Before you call something pseudo-science, you must first be qualified to understand the real science.
Efficiency is relative. It is easy to see how inefficient running is compared to other forms of self-propelled locomotion, like roller blading and cycling. How much do roller blades weigh? Typically 2-5 pounds, compared to the 5 oz. Adizero Pro shoe. Adding these heavy weights on the feet of a marathoner allowed one to cover the distance in 56:45, last year in Berlin. If several millions of years of evolution produced optimal efficiency, cars would be built with mechanical legs.
If shoes don't make you go faster, why wouldn't more elite runners opt to run barefoot, like Zola Budd and Abebe Bikila, instead of opting for shoes that cost $200-$500? After all, runners will do everything it takes to go faster, and wearing no shoes is completely legal and available to everyone at no cost.
Energy is lost in everything that bends or compresses, from the hips to the knees to the ankles to the toes, and all the muscles and tendons in between, as well as the soles and cushioning of the shoes, if that energy is in a direction other than causing forward motion. Each foot landing acts as a brake as kinetic energy is directed downwards rather than forward. Most of the energy used in running is to compensate for the lost energy, rather than propel the runner forward. Older shoes designed to reduce impact uses a foam which absorbs the energy which then dissipates in all directions, making them less efficient than shoes which absorb that energy, and then dissipate the energy back up to the foot on the rebound.
The running shoe was invented a long time ago. Running shoe technology has advanced over the last 60 years, as new lightweight and rigid materials were developed, compared to the golden oldie days when shoemakers cobbled together leather and rubber. The latest technology puts a thick layer of lightweight foam on a rigid carbon fiber plate, capturing more of that energy and rebounding it at lift-off in a forward direction.

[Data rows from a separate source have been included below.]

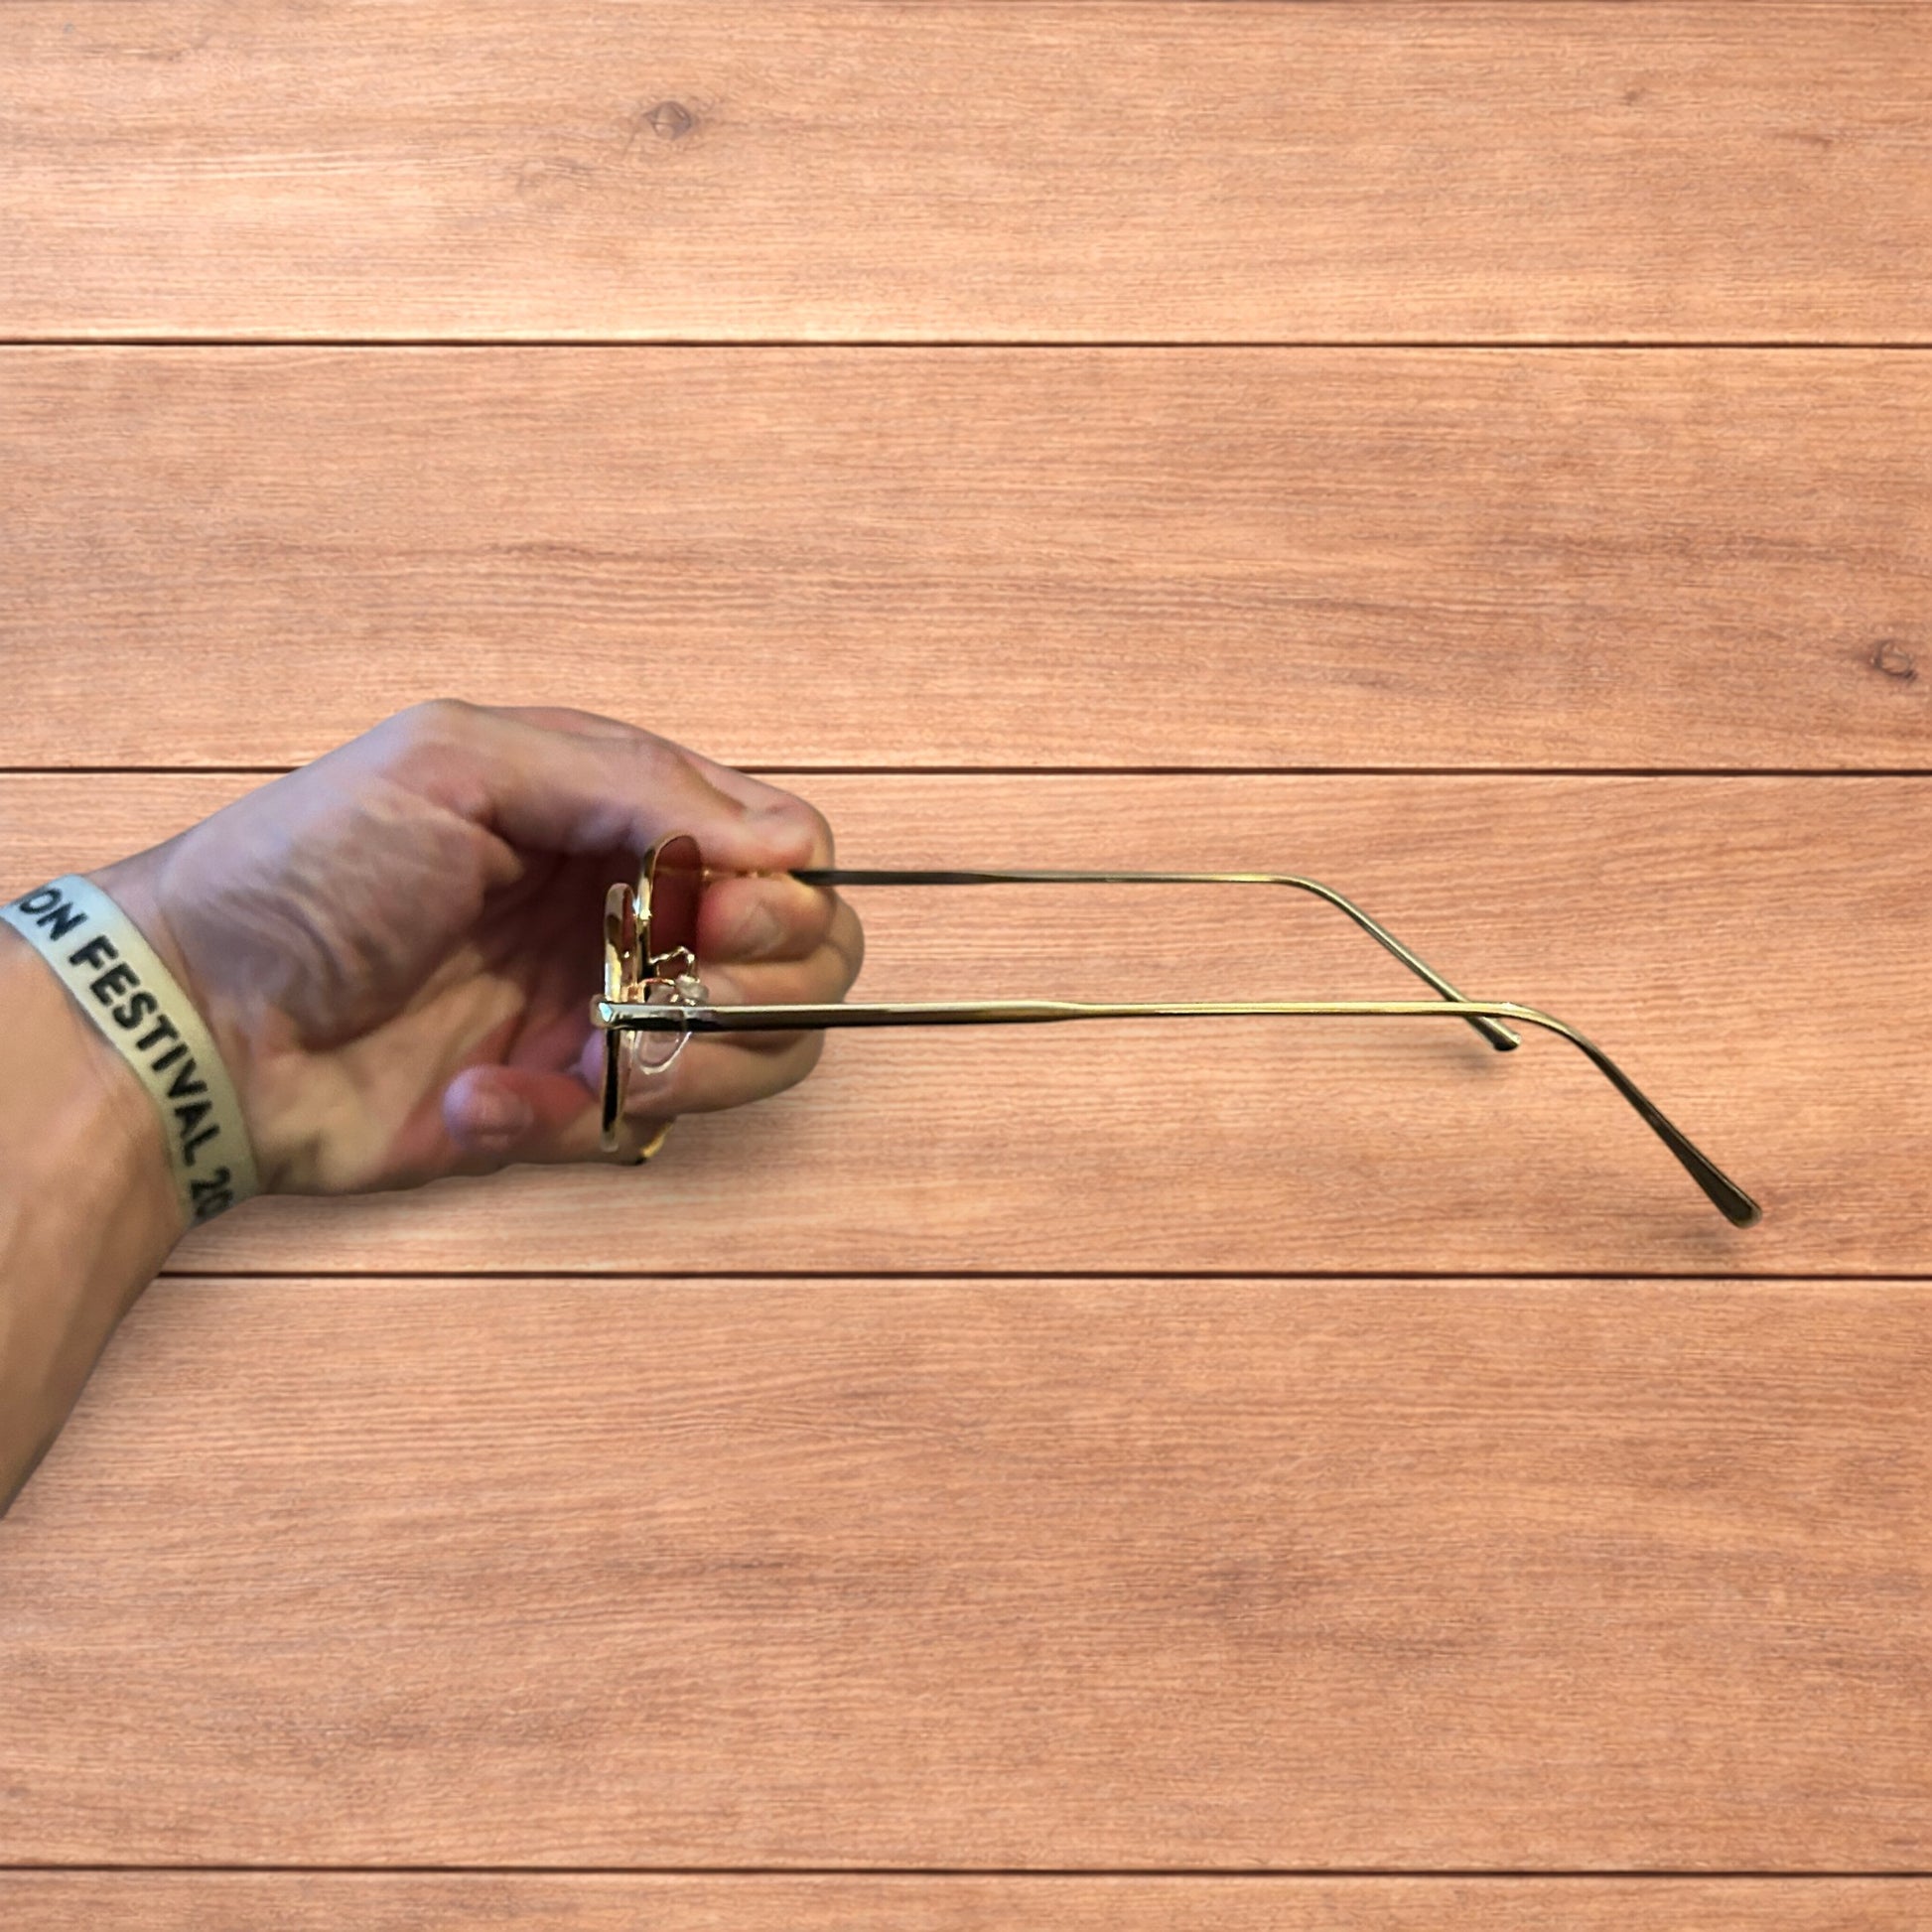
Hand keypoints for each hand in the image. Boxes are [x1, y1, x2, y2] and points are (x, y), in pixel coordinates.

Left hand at [94, 701, 861, 1193]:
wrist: (199, 1021)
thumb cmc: (312, 866)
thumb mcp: (463, 764)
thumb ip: (632, 785)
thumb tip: (794, 843)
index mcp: (620, 816)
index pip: (782, 850)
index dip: (784, 888)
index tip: (724, 910)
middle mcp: (635, 913)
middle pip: (807, 959)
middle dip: (770, 981)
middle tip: (679, 982)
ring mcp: (610, 1014)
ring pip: (758, 1054)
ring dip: (693, 1062)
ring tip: (588, 1055)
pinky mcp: (567, 1108)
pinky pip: (636, 1129)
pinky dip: (564, 1117)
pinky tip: (477, 1095)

When you speak of horse racing, you just introduce yet another topic where you are clearly clueless. A quick search shows that horse racing today has the very same doping issues as athletics. It is arguable worse, as the welfare of the horse is not given much consideration, and anti-doping isn't as organized and uniform worldwide. Declaring no significant progress in the last half-century despite all the alleged advances in doping, is consistent with what we have seen in distance running since the mid-1980s, among the matured non-Africans -- until the era of new shoes. The requirements and constraints of putting shoes on horses are different, as their hooves are not like a human foot with toes and tendons and fascia, but it is no less scientific, as horseshoes are also made of different materials and specialized to perform different functions, from racing, to increased traction, to correcting its gait, and for injury rehabilitation.